Over breakfast on Saturday, Mother and I solve the problems of the world, then wash and put away the dishes.
It’s a brilliant 67-degrees outdoors, a day made for something special. Daddy asks to be wheeled to the porch so he can sit a spell. Just a few months ago, before he took a tumble from the roof and messed up everybody’s holidays, he would have been a busy bee on a day such as this, wandering around the property, raking pine needles from yesterday’s winds. Today, he can only sit and observe.

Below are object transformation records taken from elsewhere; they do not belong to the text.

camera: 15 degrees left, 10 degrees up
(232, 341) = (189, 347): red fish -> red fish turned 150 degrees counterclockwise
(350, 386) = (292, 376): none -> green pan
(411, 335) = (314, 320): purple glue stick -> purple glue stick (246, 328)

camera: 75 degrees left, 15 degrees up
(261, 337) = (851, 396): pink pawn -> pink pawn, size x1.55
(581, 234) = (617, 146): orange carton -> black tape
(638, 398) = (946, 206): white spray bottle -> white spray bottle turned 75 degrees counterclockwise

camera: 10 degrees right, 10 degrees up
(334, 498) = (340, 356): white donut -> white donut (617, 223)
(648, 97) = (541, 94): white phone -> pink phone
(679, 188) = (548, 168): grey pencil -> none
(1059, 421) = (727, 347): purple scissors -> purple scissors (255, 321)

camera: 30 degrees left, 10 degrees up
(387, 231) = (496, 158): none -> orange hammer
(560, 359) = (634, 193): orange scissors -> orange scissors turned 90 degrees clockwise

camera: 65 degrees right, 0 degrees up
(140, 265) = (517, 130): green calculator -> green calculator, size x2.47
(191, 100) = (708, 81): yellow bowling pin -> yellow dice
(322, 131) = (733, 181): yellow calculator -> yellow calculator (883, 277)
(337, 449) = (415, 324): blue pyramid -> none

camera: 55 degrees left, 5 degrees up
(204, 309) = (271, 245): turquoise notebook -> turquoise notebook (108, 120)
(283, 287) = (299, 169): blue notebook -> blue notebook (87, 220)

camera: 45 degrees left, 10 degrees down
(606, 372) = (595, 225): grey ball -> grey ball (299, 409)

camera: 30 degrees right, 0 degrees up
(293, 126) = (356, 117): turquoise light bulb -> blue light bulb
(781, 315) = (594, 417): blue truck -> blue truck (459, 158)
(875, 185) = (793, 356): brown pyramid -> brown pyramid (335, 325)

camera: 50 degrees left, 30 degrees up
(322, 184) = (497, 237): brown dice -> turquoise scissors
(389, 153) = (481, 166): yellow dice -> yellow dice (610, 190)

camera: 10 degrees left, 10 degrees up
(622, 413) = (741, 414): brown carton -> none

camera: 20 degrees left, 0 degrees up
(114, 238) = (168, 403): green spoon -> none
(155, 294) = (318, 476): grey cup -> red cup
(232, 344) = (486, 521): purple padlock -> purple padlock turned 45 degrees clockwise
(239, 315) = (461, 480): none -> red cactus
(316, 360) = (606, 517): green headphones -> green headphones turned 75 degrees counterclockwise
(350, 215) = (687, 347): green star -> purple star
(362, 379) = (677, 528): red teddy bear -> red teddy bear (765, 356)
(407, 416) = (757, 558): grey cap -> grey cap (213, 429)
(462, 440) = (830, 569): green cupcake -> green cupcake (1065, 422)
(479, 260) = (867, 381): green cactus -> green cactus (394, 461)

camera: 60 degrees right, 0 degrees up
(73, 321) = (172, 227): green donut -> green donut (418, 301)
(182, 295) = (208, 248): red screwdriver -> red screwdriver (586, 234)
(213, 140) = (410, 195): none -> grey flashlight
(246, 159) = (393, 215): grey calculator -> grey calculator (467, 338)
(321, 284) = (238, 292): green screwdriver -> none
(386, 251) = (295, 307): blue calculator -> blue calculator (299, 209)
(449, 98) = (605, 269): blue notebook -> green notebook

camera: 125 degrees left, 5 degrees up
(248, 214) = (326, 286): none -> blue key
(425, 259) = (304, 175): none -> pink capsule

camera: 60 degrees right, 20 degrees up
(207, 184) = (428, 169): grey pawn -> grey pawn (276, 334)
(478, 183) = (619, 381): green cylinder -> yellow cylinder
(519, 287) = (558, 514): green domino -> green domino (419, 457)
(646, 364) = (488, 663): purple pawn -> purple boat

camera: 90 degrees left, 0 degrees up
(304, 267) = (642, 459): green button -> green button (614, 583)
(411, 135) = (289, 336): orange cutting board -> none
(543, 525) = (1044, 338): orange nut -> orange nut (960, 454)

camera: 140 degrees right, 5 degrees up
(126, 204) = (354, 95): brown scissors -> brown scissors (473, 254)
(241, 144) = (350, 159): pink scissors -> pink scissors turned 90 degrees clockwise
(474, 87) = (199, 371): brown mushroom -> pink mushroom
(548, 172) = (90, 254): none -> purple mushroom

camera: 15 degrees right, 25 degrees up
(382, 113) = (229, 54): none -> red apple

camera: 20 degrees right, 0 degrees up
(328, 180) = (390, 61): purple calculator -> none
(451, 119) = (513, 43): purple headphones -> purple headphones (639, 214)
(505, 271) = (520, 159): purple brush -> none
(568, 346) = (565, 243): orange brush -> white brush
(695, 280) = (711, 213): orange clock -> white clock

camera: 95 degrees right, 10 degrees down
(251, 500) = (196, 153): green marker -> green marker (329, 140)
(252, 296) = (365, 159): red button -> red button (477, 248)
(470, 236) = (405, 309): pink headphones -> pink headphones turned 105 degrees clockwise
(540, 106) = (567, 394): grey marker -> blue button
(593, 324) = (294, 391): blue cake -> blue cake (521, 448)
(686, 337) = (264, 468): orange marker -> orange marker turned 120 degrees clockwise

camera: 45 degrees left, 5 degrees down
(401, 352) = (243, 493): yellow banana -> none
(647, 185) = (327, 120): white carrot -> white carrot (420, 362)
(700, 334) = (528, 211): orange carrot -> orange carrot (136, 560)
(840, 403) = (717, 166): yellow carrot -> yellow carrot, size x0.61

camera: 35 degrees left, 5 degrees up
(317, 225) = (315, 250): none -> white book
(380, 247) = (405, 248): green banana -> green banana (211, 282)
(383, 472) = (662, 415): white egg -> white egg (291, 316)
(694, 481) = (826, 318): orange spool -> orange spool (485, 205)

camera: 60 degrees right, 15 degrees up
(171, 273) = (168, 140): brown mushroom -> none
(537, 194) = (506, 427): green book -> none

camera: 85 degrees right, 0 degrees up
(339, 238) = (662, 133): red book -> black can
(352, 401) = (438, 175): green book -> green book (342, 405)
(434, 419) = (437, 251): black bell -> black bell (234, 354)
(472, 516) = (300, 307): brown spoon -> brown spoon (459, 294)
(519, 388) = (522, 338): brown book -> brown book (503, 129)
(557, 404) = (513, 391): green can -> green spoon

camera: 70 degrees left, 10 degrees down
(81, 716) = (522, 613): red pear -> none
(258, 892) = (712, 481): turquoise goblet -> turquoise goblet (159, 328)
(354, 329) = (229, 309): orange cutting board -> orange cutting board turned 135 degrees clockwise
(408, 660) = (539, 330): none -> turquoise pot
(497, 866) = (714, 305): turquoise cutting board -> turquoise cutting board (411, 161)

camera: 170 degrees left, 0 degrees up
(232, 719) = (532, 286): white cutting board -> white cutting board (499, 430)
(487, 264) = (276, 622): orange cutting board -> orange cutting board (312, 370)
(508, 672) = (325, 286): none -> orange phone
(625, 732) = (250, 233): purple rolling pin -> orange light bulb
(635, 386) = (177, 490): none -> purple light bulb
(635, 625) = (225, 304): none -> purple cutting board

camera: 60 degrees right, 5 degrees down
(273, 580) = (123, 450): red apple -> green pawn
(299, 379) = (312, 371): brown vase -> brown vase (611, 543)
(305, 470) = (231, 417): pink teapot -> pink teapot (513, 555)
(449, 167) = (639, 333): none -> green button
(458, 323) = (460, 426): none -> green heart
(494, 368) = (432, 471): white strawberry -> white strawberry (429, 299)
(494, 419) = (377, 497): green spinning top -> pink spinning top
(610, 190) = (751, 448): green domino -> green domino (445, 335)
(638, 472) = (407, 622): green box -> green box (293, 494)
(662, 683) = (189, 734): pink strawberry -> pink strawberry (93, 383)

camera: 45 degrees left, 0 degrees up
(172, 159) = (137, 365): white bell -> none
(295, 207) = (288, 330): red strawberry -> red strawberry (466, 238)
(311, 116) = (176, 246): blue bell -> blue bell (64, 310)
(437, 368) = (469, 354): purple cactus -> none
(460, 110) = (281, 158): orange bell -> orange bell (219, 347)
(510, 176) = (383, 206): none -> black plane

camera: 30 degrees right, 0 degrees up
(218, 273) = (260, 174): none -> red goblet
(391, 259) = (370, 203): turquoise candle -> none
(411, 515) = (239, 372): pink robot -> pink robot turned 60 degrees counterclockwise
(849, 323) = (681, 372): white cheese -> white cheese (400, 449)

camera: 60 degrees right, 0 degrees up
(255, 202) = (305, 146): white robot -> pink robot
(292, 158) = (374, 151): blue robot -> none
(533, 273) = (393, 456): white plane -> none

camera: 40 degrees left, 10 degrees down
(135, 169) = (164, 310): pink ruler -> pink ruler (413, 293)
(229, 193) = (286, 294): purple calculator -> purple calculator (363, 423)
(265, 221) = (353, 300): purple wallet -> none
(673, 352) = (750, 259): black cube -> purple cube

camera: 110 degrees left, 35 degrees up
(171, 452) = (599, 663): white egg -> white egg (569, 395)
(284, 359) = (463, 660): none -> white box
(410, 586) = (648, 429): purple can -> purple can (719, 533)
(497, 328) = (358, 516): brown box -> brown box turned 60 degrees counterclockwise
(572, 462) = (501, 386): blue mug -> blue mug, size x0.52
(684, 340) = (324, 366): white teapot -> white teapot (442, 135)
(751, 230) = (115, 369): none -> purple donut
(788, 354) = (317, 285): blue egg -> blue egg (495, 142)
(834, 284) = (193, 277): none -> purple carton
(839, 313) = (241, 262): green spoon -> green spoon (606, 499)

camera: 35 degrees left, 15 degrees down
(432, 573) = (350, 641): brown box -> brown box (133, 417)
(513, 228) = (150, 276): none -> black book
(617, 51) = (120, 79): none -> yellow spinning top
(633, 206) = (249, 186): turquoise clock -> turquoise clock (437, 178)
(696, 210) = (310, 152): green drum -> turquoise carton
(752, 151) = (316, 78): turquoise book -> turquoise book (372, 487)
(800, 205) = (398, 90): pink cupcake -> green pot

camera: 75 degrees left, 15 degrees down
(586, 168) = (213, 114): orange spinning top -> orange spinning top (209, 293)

I guess this could be called one of Daddy’s “winter” season. No matter our age, we all have them, those seasons that drain us of life, leaving us barren and oftentimes broken. I’ve had winter seasons during summer’s fury, when the stifling heat couldn’t stop the cold that seeped into my bones. But despite winter’s harsh reality, there are lessons that can be learned. Patience. Humility. The value of stillness and solitude.
After I get Daddy situated on the porch, I go inside and grab the newspaper and return to tackle my favorite section—the puzzle page.
Living a slower pace has its definite advantages. I hate to brag, but I’ve become quite the whiz at unscrambling the Jumble words. Generally, in less than a minute, I’ve got them all solved, but CURPSE is giving me a fit today. I hem and haw and fidget with the letters and, suddenly, a light flips on and the answer comes to me: SPRUCE. Satisfied, I set the paper down and inhale the moment—me and my dad, side-by-side on the front porch.
Across the lawn, shadows are at play. Daddy and I talk of the little rabbit that used to dart in and out of a certain bush. I ask if he still appears on occasion.
Daddy doesn’t hesitate. “Yeah, last time I drove up in the drive I saw him hopping toward the house.”
Silence hangs lightly between us. Daddy’s recollection of driving lays against my heart and aches a little. I breathe a prayer that he will drive again, will walk again, will roam the property here and do all of the things he loves so much again. Lord, I believe.
I pick up the newspaper and unscramble the rest of the words, then notice Daddy’s head tilted up. He is staring at something across the road.
“Look at that little bird at the top of that tree over there,” he says, pointing. “You see him? He’s hopping from limb to limb.”
It takes me a minute, but eventually I spot a tiny creature, moving with lightening speed, skipping among the barren branches. In the stillness, I hear a chirp and then another.
It’s barely February, but already the music of spring is in the air, that magical time of year when nothing becomes something, when anything is possible.
"Now faith is the substance of things hoped for; the evidence of things not seen” (Hebrews 11:1).